◆ **EXERCISE AIM**
Take every line containing "League" out of the records.

◆ **MATERIAL PROVIDED**
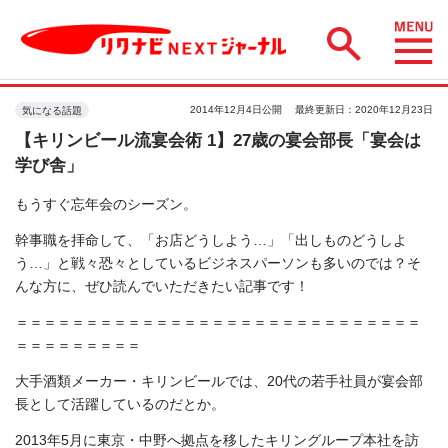
2014年12月4日公開
最終更新日：2020年12月23日
気になる話題
【キリンビール流宴会術 1】27歳の宴会部長「宴会は
学び舎」
もうすぐ忘年会のシーズン。
幹事職を拝命して、「お店どうしよう…」「出しものどうしよ
う…」と戦々恐々としているビジネスパーソンも多いのでは？そ
んな方に、ぜひ読んでいただきたい記事です！
＝＝＝＝＝＝＝＝＝＝＝＝＝＝＝＝＝＝＝＝＝＝＝＝＝＝＝＝＝
＝＝＝＝＝＝＝＝＝
大手酒類メーカー・キリンビールでは、20代の若手社員が宴会部
長として活躍しているのだとか。
2013年5月に東京・中野へ拠点を移したキリングループ本社を訪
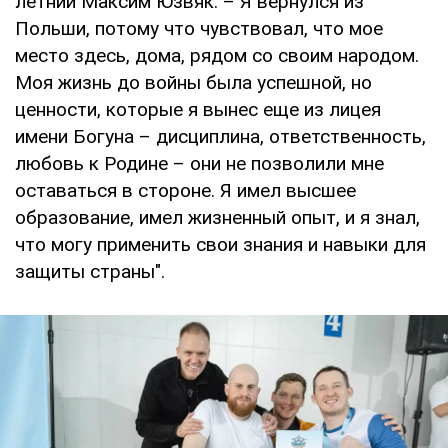
летний Максим Юзвяк. – Я вернулся из
Польши, потому что чувствовал, что мое
место здесь, дома, рядом со своим народом.
Моя жизнь до войны была успешной, но
ценности, которые я вынес еще из лицея
имени Богуна – дисциплина, ответственность,
любовь к Родине – они не позволили мне
оставаться в стороне. Я имел высшее
образование, имел жизненный опыт, и я знал,
что могу применить свои знания и навыки для
защиты страны".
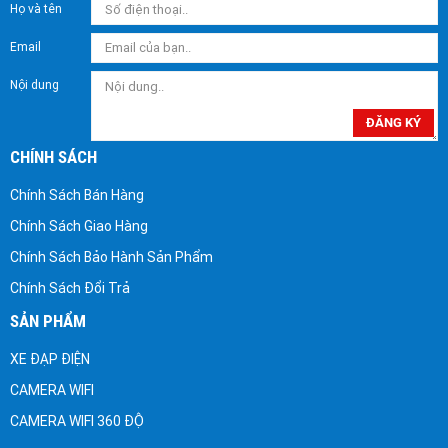
Họ và tên
Email
Nội dung
ĐĂNG KÝ
CHÍNH SÁCH
Chính Sách Bán Hàng
Chính Sách Giao Hàng
Chính Sách Bảo Hành Sản Phẩm
Chính Sách Đổi Trả
SẢN PHẨM
XE ĐẠP ĐIỆN
CAMERA WIFI
CAMERA WIFI 360 ĐỘ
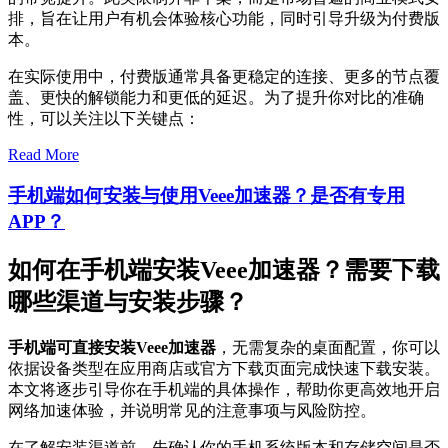
排，旨在让用户有机会体验核心功能，同时引导升级为付费版
本。
在实际使用中，付费版通常具备更稳定的连接、更多的节点覆
盖、更快的解锁能力和更低的延迟。为了提升你对比的准确
性，可以关注以下关键点：
Read More
手机端如何安装与使用Veee加速器？是否有专用
APP？
如何在手机端安装Veee加速器？需要下载
哪些渠道与安装步骤？
手机端可直接安装Veee加速器
，无需复杂的桌面配置，你可以
依据设备类型在应用商店或官方下载页面完成快速下载安装。
本文将逐步引导你在手机端的具体操作，帮助你更高效地开启
网络加速体验，并说明常见的注意事项与风险防控。
在了解安装渠道前，先确认你的手机系统版本和存储空间是否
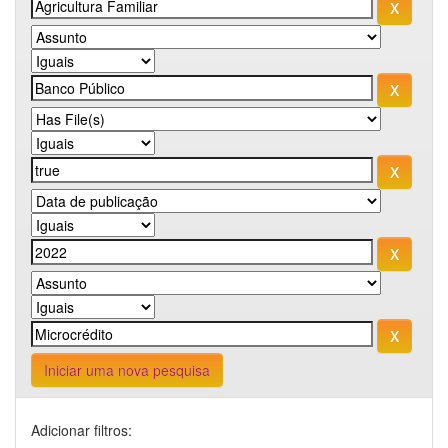
Iniciar uma nova pesquisa
Adicionar filtros:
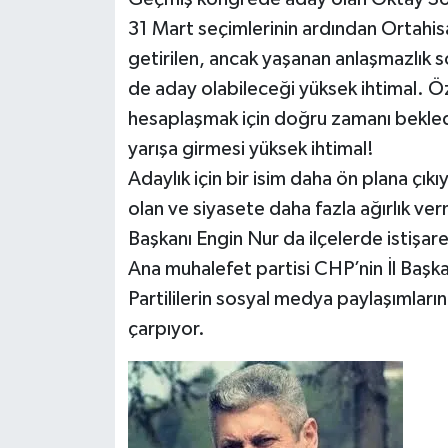
31 Mart seçimlerinin ardından Ortahis
getirilen, ancak yaşanan anlaşmazlık s
de aday olabileceği yüksek ihtimal. Öz
hesaplaşmak için doğru zamanı bekled
yarışa girmesi yüksek ihtimal!
Adaylık için bir isim daha ön plana çı
olan ve siyasete daha fazla ağırlık 
Başkanı Engin Nur da ilçelerde istişar
Ana muhalefet partisi CHP’nin İl Başka
Partililerin sosyal medya paylaşımları
çarpıyor.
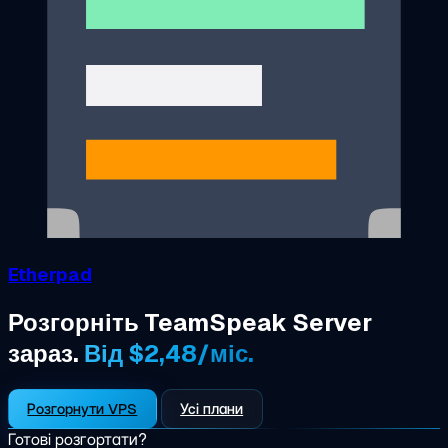
Etherpad
Розгорніть TeamSpeak Server
зараз.
Від $2,48/міс.
Розгорнути VPS
Усі плани
Готові розгортати?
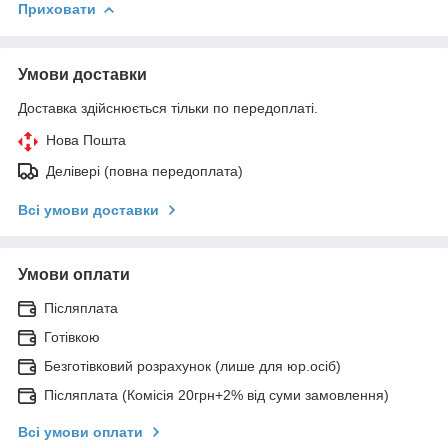
Приховати
Умови доставки
Доставка здійснюється тільки по передоплаті.
Нова Пошта
Делівері (повна передоплата)
Всі умови доставки
Умови оплати
Післяплата
Готівкою
Безготівковий розрахунок (лише для юр.осіб)
Післяплата (Комісія 20грн+2% від суми замовлення)
Всі умови оплати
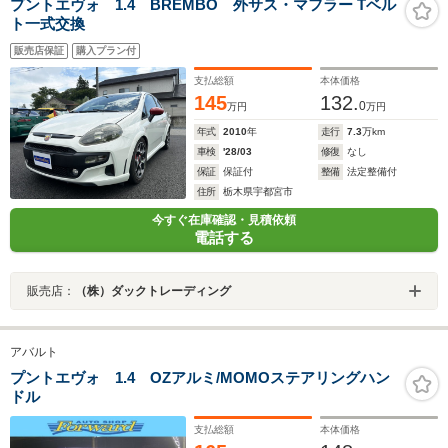
プントエヴォ 1.4 BREMBO 外サス・マフラー Tベル
ト一式交換
販売店保証
購入プラン付
支払総額
本体価格
145
132.
0
万円
万円
年式
2010
年
走行
7.3
万km
車検
'28/03
修復
なし
保証
保証付
整備
法定整備付
住所
栃木県宇都宮市
今すぐ在庫確認・見積依頼
電話する
販売店：
（株）ダックトレーディング
アバルト
プントエヴォ 1.4 OZアルミ/MOMOステアリングハン
ドル
支払総額
本体価格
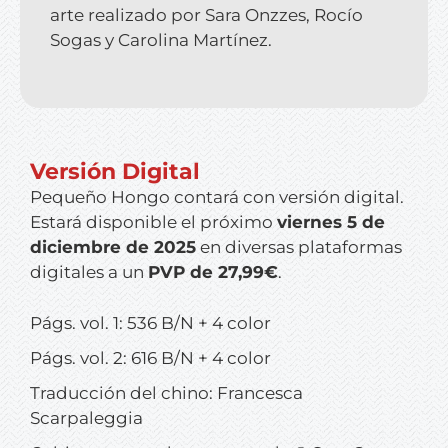
arte realizado por Sara Onzzes, Rocío
Sogas y Carolina Martínez.
Versión Digital
Pequeño Hongo
contará con versión digital.
Estará disponible el próximo
viernes 5 de
diciembre de 2025
en diversas plataformas
digitales a un
PVP de 27,99€
.
Págs. vol. 1: 536 B/N + 4 color
Págs. vol. 2: 616 B/N + 4 color
Traducción del chino: Francesca
Scarpaleggia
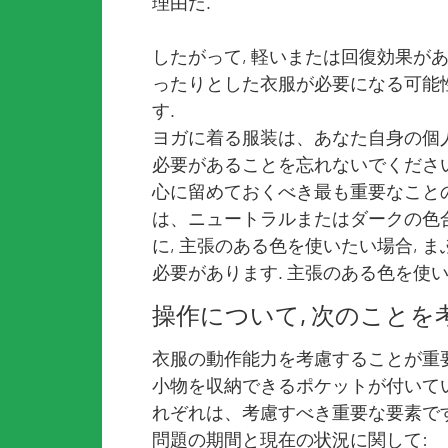
理由だ.
したがって, 軽いまたは回復効果が
ったりとした衣服が必要になる可能性
す.
ヨガに着る服装は、あなた自身の個
必要があることを忘れないでください
心に留めておくべき最も重要なことの 
は、ニュートラルまたはダークの色合
に, 主張のある色を使いたい場合,
必要があります. 主張のある色を使い
操作について, 次のことを
衣服の動作能力を考慮することが重要
小物を収納できるポケットが付いてい
れぞれは、考慮すべき重要な要素です
問題の期間と現在の状況に関して:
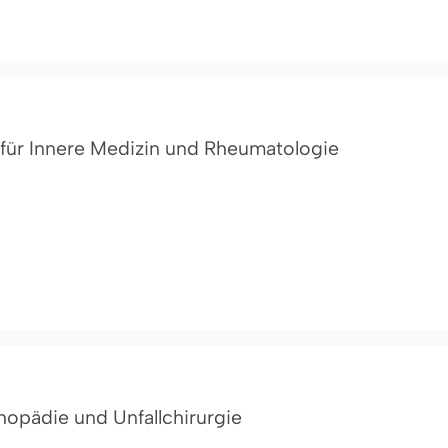
n für Innere Medizin und Rheumatologie
thopädie und Unfallchirurgie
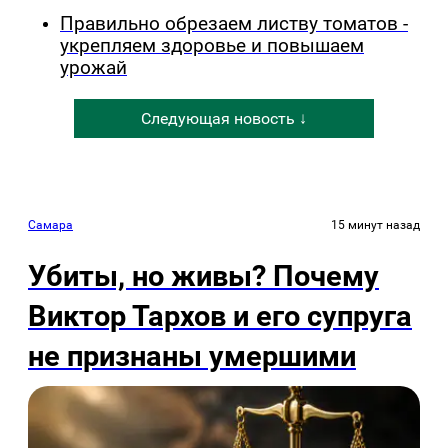
Правильно обрезаем листву томатов -
укрепляем здоровье и повышаем
урожай
Следующая новость ↓
Самара
15 минут назад
Убиты, но живы? Почему
Виктор Тархов и его супруга
не признаны умершими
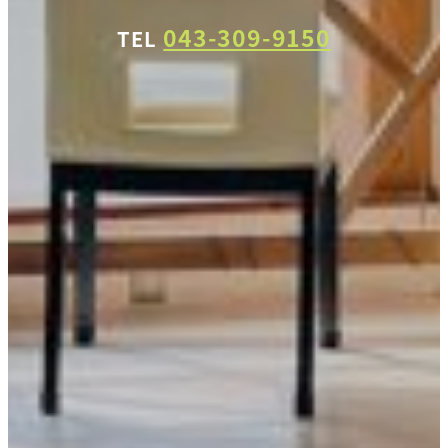
043-309-9150
TEL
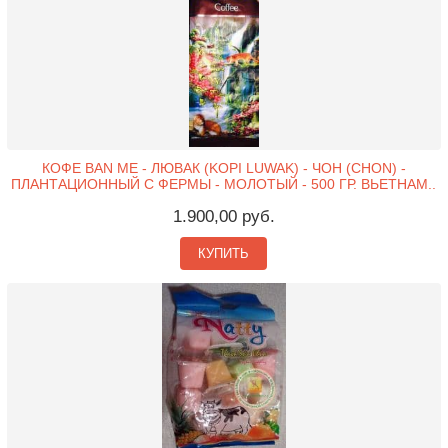
КОФЕ BAN ME - ЛЮВАК (KOPI LUWAK) - ЧОН (CHON) -
ПЛАНТАЦИОННЫЙ С ФЕРМЫ - МОЛОТЫЙ - 500 ГР. ВЬЕТНАМ..
1.900,00 руб.
КУПИТЬ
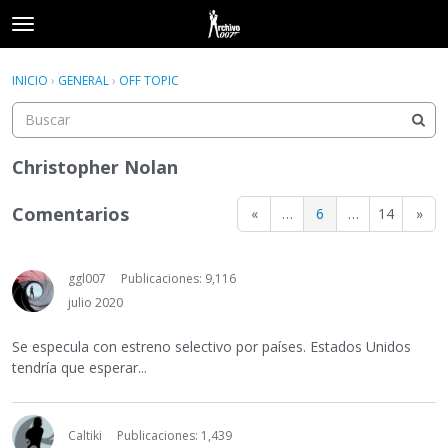
t
o
×
Acceder
·
Registrarse
g
INICIO
›
GENERAL
›
OFF TOPIC
Acceder
Registrarse
g
l
e
Categorías
m
Christopher Nolan
e
Hilos
n
Comentarios
«
…
6
…
14
»
u
Actividad
ggl007
Publicaciones: 9,116
julio 2020
Se especula con estreno selectivo por países. Estados Unidos
tendría que esperar...
Caltiki
Publicaciones: 1,439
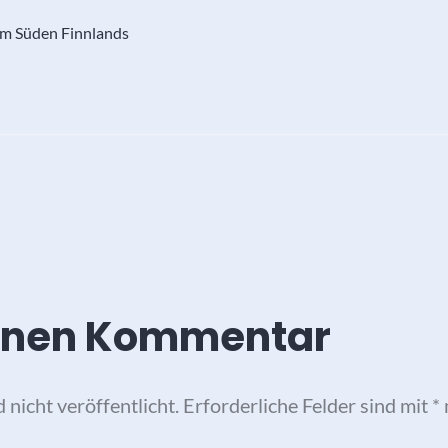
im Süden Finnlands
einen Kommentar
nicht veröffentlicht.
Erforderliche Felder sind mit
*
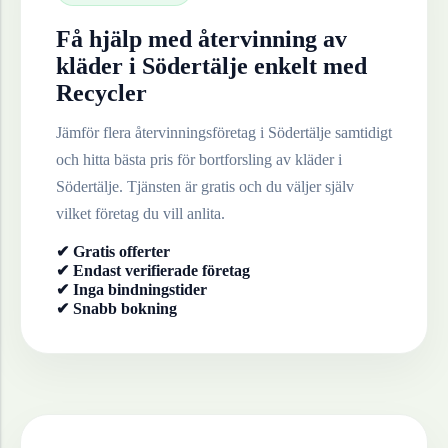
Få hjälp med återvinning av
kläder
i
Södertälje
enkelt med
Recycler
Jämför flera återvinningsföretag i
Södertälje
samtidigt
och hitta bästa pris för bortforsling av
kläder
i
Södertälje
. Tjänsten är gratis och du väljer själv
vilket företag du vill anlita.
✔ Gratis offerter
✔ Endast verifierade företag
✔ Inga bindningstider
✔ Snabb bokning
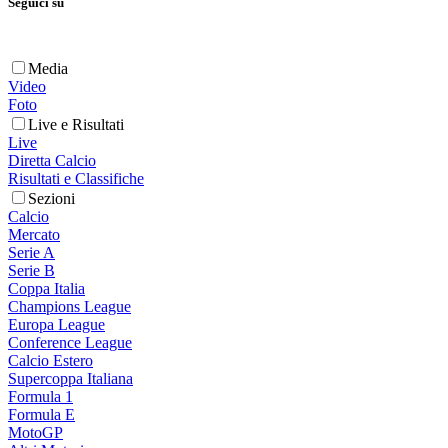
Seguici su
Media
Video
Foto
Live e Risultati
Live
Diretta Calcio
Risultati e Classifiche
Sezioni
Calcio
Mercato
Serie A
Serie B
Coppa Italia
Champions League
Europa League
Conference League
Calcio Estero
Supercoppa Italiana
Formula 1
Formula E
MotoGP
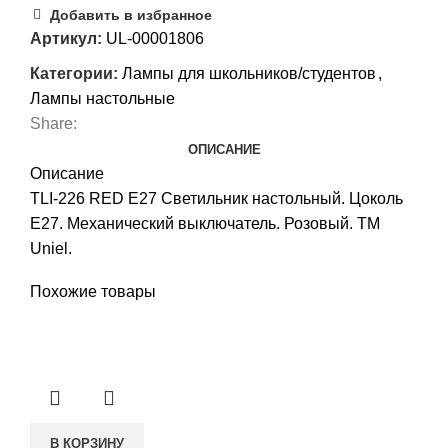
Добавить в избранное
Артикул:
UL-00001806
Категории:
Лампы для школьников/студентов
,
Лампы настольные
Share:
ОПИСАНИЕ
Описание
TLI-226 RED E27 Светильник настольный. Цоколь
Е27. Механический выключатель. Розовый. ТМ
Uniel.
Похожие товары
В КОРЗИНУ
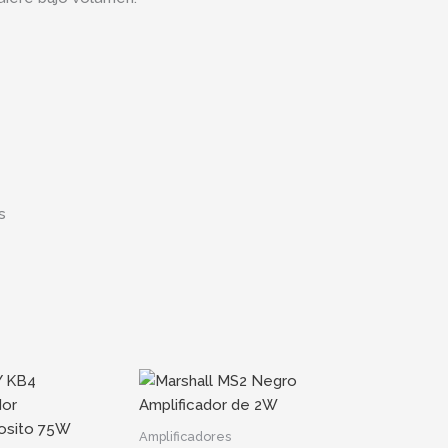
s
Amplificadores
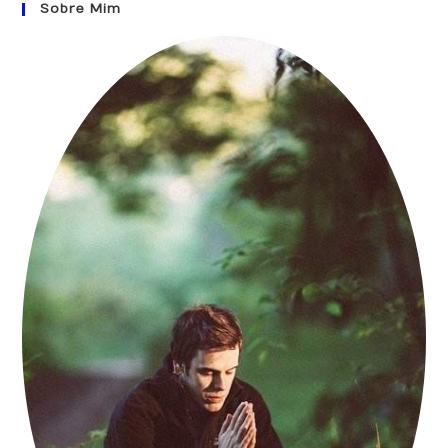
Sobre Mim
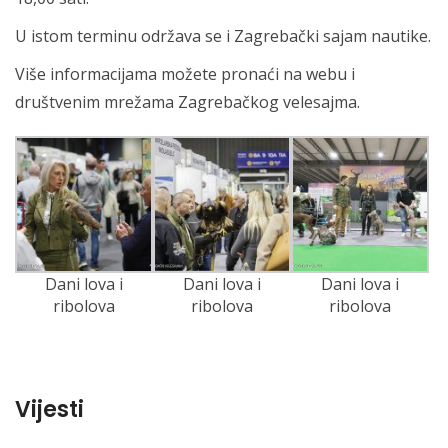
U istom terminu održava se i Zagrebački sajam nautike.
Više informacijama možete pronaći na webu i
društvenim mrežama Zagrebačkog velesajma.
Dani lova i
Dani lova i
Dani lova i
ribolova
ribolova
ribolova
Vijesti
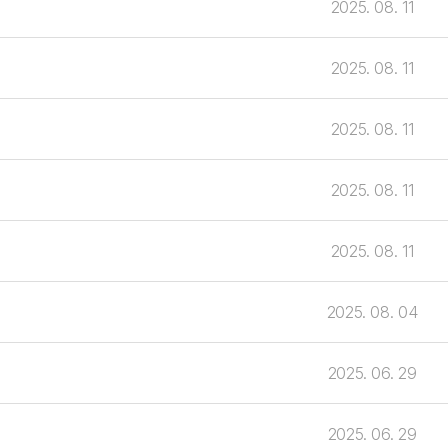
2025. 08. 11
2025. 08. 11
2025. 08. 11
2025. 08. 11
2025. 08. 11
2025. 08. 04
2025. 06. 29
2025. 06. 29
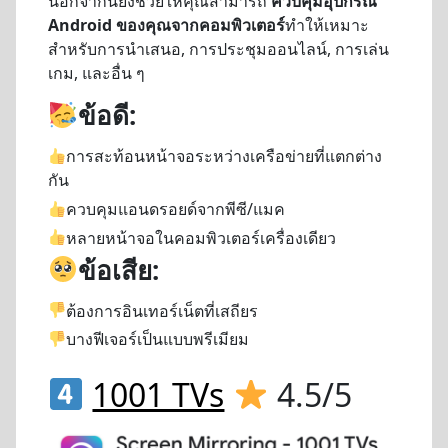
นอกจากนี้ยังช่วยให้คุณสามารถ
ควบคุมอุปกรณ์
Android ของคุณจากคอมพิวเตอร์
ทำให้เหมาะ
สำหรับการนำเสนอ, การประชุมออนไลน์, การเล่น
เกม, และอื่น ๆ
ข้อดี:
การสะท้อนหน้าจอระหว่างเครือข่ายที่แตกต่าง
กัน
ควบคุมแอนดรอยด์จากพีซี/แมค
หลายหน้าจอในคอมพิวเตอร์เครื่องเดียว
ข้อเสีย:
ต้องการอินเทอร์เน็ตที่เสถียร
บางฟีเจอร์เป็นแบบพรีเมียม
1001 TVs
4.5/5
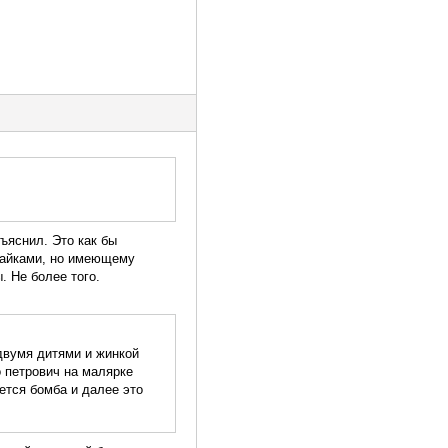
ъяснил. Это как бы
 гайками, но имеющему
. Не более того.
 двумя дитями и жинкой
о петрович на малярке
ается бомба и далее это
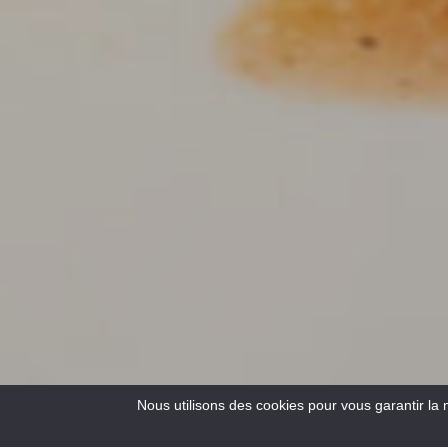
Nous utilisons des cookies pour vous garantir la 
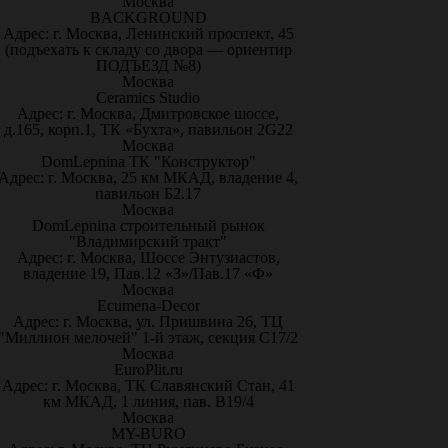
Москва
BACKGROUND
Адрес: г. Москва, Ленинский проспект, 45
(подъехать к складу со двора — ориентир
ПОДЪЕЗД №8)
Москва
Ceramics Studio
Адрес: г. Москва, Дмитровское шоссе,
д.165, корп.1, ТК «Бухта», павильон 2G22
Москва
DomLepnina ТК "Конструктор"
Адрес: г. Москва, 25 км МКАД, владение 4,
павильон Б2.17
Москва
DomLepnina строительный рынок
"Владимирский тракт"
Адрес: г. Москва, Шоссе Энтузиастов,
владение 19, Пав.12 «З»/Пав.17 «Ф»
Москва
Ecumena-Decor
Адрес: г. Москва, ул. Пришвина 26, ТЦ
"Миллион мелочей" 1-й этаж, секция С17/2
Москва
EuroPlit.ru
Адрес: г. Москва, ТК Славянский Стан, 41
км МКАД, 1 линия, пав. В19/4
Москва
MY-BURO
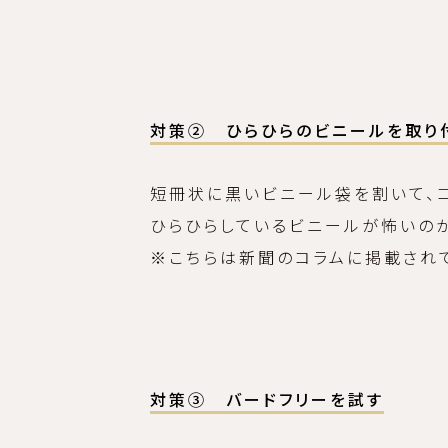
対策② ひらひらのビニールを取り
短冊状に黒いビニール袋を割いて、コ
ひらひらしているビニールが怖いのか
※こちらは新聞のコラムに掲載され
対策③ バードフリーを試す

◆ **RESULT OF THIS EXERCISE**
Champions League
Europa League
Conference League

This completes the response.